Praxis für Homöopathie

Homeopathy compared

Homeopathy is an alternative to conventional medicine and naturopathy. All approaches to helping sick people can be classified into four therapeutic principles:

  • Elimination = Eliminating the morbid agent or cause
  • Substitution = Replacing of what is missing or sick
  • Direction = Regulating the organism by giving large doses of drugs
  • Stimulation = Stimulating the immune system or vital force in order to excite a reaction

The first three of these therapeutic principles represent the main field of activity of conventional or allopathic medicine. Examples are antibiotics and surgery (elimination), the substitution of vitamins or hormones, or prosthetic dentistry (substitution), or the pharmacological control of body functions (direction).

Naturopathy also uses the principles of elimination, substitution and direction. For example, fasting and other cleansing and detoxification treatments are intended to remove toxicity from the body (elimination). Phytotherapy not only seeks to compensate for missing substances (e.g. algae as a natural substitute for oligo-elements), but also regulates body functions (e.g. soy or agnus castus in menopausal disturbances) (direction). However, some methods are applied mainly as a healing stimulus (stimulation).

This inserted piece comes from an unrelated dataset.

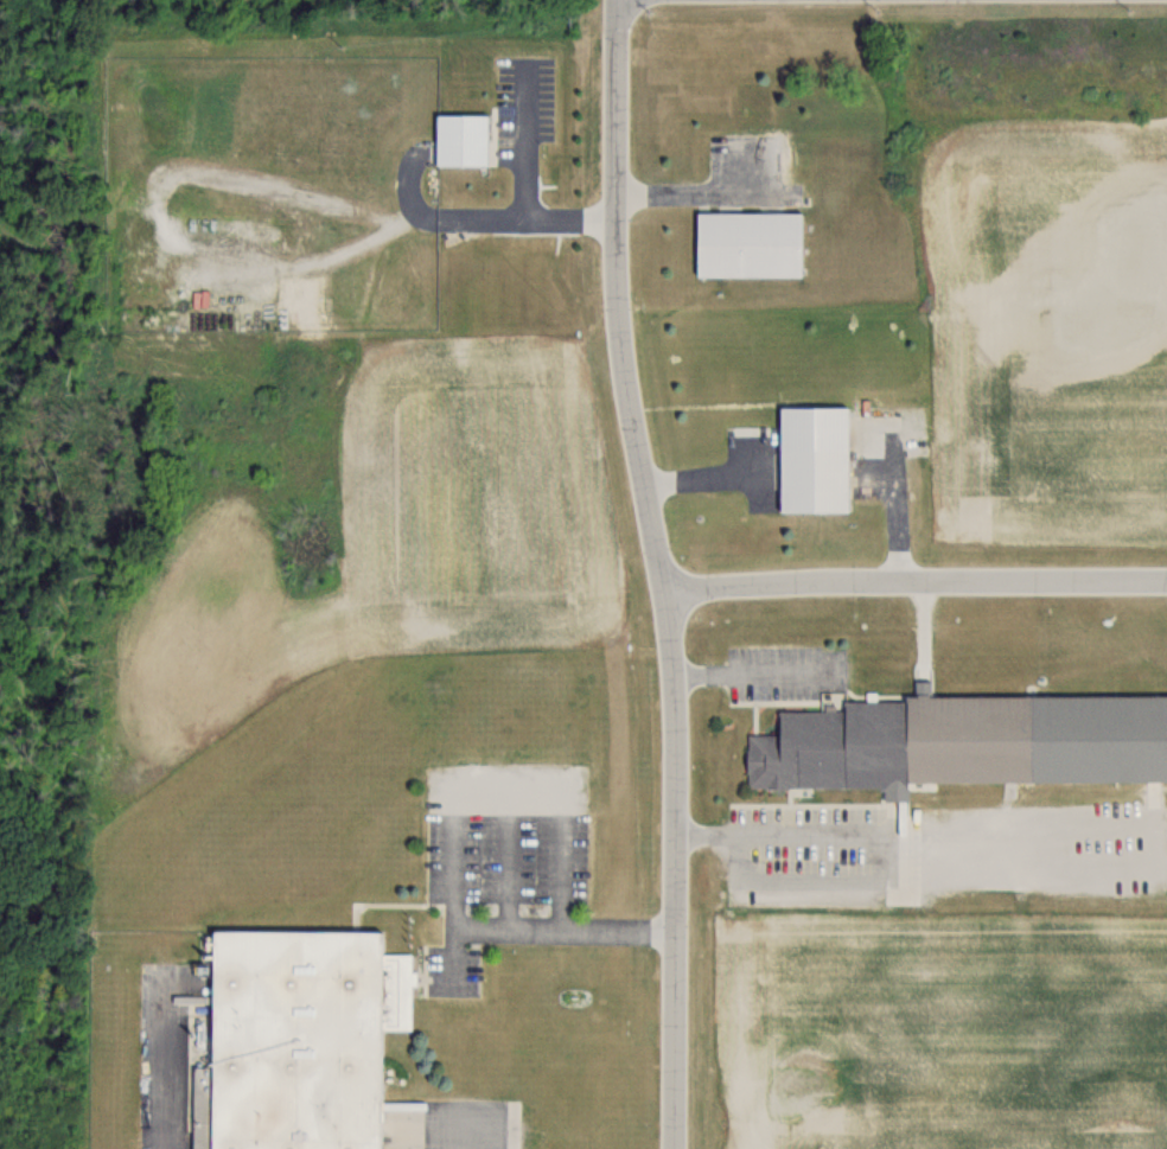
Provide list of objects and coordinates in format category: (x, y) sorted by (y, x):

Hydrotherapy e.g. uses the fact that cold water applications will activate the body’s own production of heat.

Psychiatry and psychotherapy use the same principles. Giving psychotropic drugs can be regarded as substitution or direction, while many psychotherapeutic systems use the principle of stimulation and intend to initiate a process of learning and development within the patient.

In homeopathy we mainly use the principle of stimulation, although the other principles can play a role. For example, we will support patients towards a healthier life style (elimination of possible morbid causes). In cases, where the organism is too weak, we can use homeopathic remedies as pain killers (e.g. in the late states of cancer).

The vital force

In elimination, substitution and direction the organism remains passive. In contrast, stimulation provokes the healing forces of the organism. Samuel Hahnemann called the ability of the organism to produce such a reaction ‘the vital force’ or ‘dynamis’.

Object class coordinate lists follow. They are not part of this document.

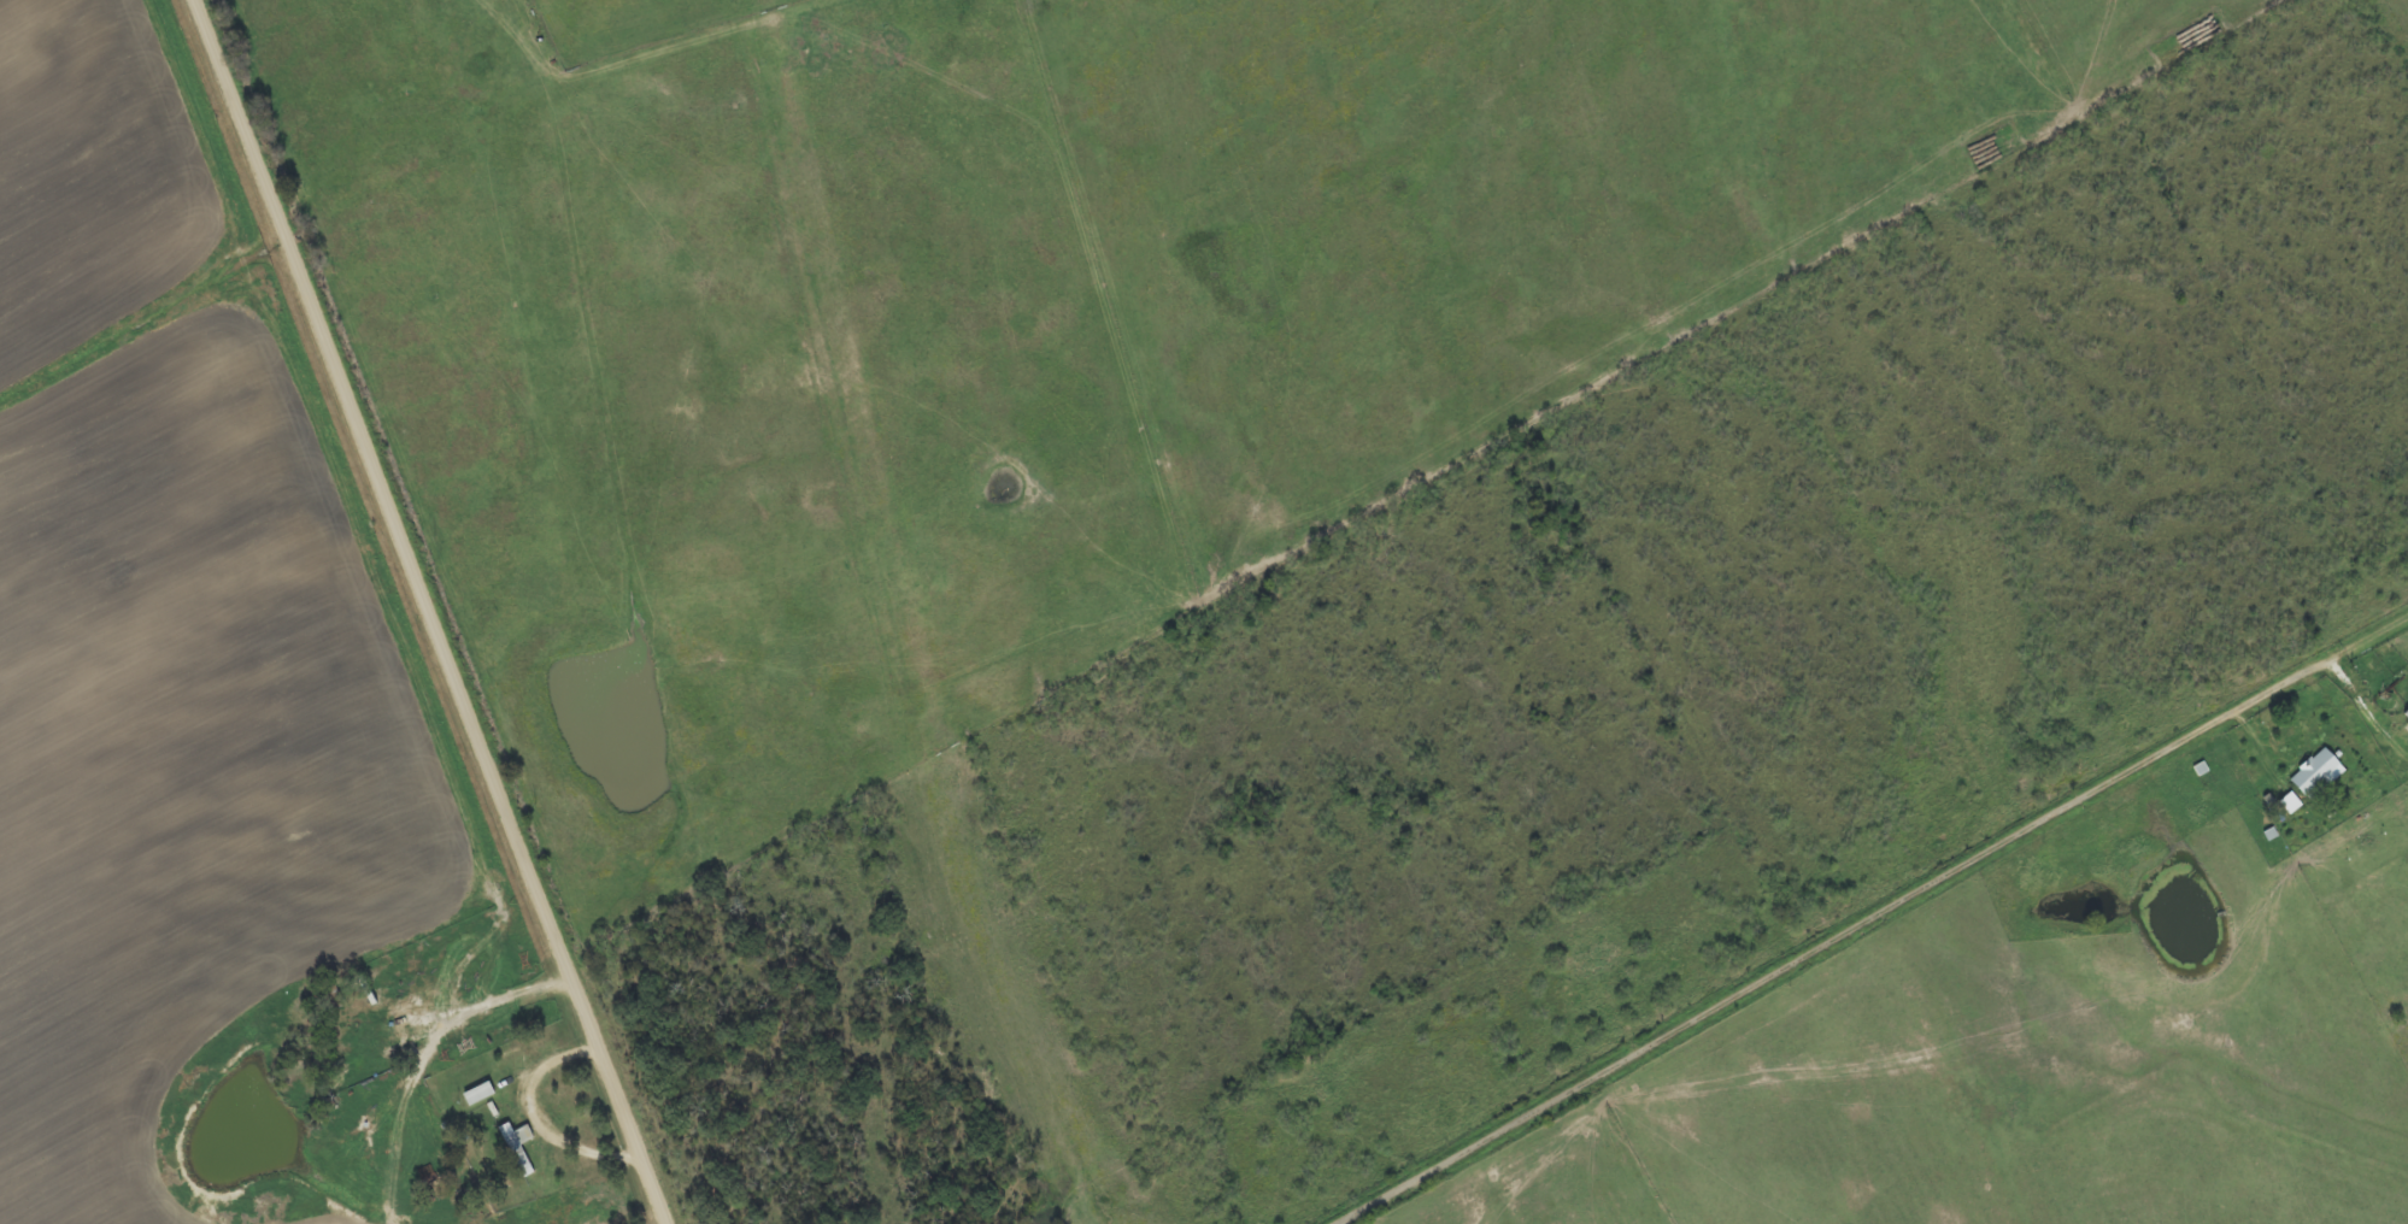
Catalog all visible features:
road: (437, 612)
building: (2406, 715)
building: (2318, 777)
building: (2290, 805)
building: (478, 1096)
building: (518, 1148)
road: (1472, 1154)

"In the state of health the spirit-like vital force (dynamis) animating the material human organism reigns in supreme sovereignty. It maintains the sensations and activities of all the parts of the living organism in a harmony that obliges wonderment. The reasoning spirit who inhabits the organism can thus freely use this healthy living instrument to reach the lofty goal of human existence.”

(Samuel Hahnemann, Organon of Medicine, translated by Jost Künzli, Alain Naudé and Peter Pendleton, Orion, 2003, ISBN 0 75284 972 7, 6. Aufl., § 9.)

However, the use of the vital force as a concept has not been exclusive to Hahnemann and homeopathy. Much earlier, Paracelsus (1493-1543) had already been using the term “internal physician”. Traditional Chinese Medicine names the vital force “Chi”, and even in conventional medicine today we speak of the “self-healing-forces” of an organism.

Limitations

By the same token, the concept of the vital force has some application in all therapies due to the principle of stimulus and reaction. All therapeutic approaches only make sense if the organism is still capable of a reaction. A bone fracture must be addressed by surgery, and in certain types of diabetes, the use of insulin is compulsory.

In order to be effective, the vital force must be individually stimulated in each patient according to the principle of similars. That which helps in one case may be completely ineffective, or even harmful, in another.

The intensity of the stimulus also plays an important part. In most cases only small stimuli are needed.

Homeopathy is a therapy that uses individually chosen stimuli that are similar to the patient and their disease, using a minimal dose.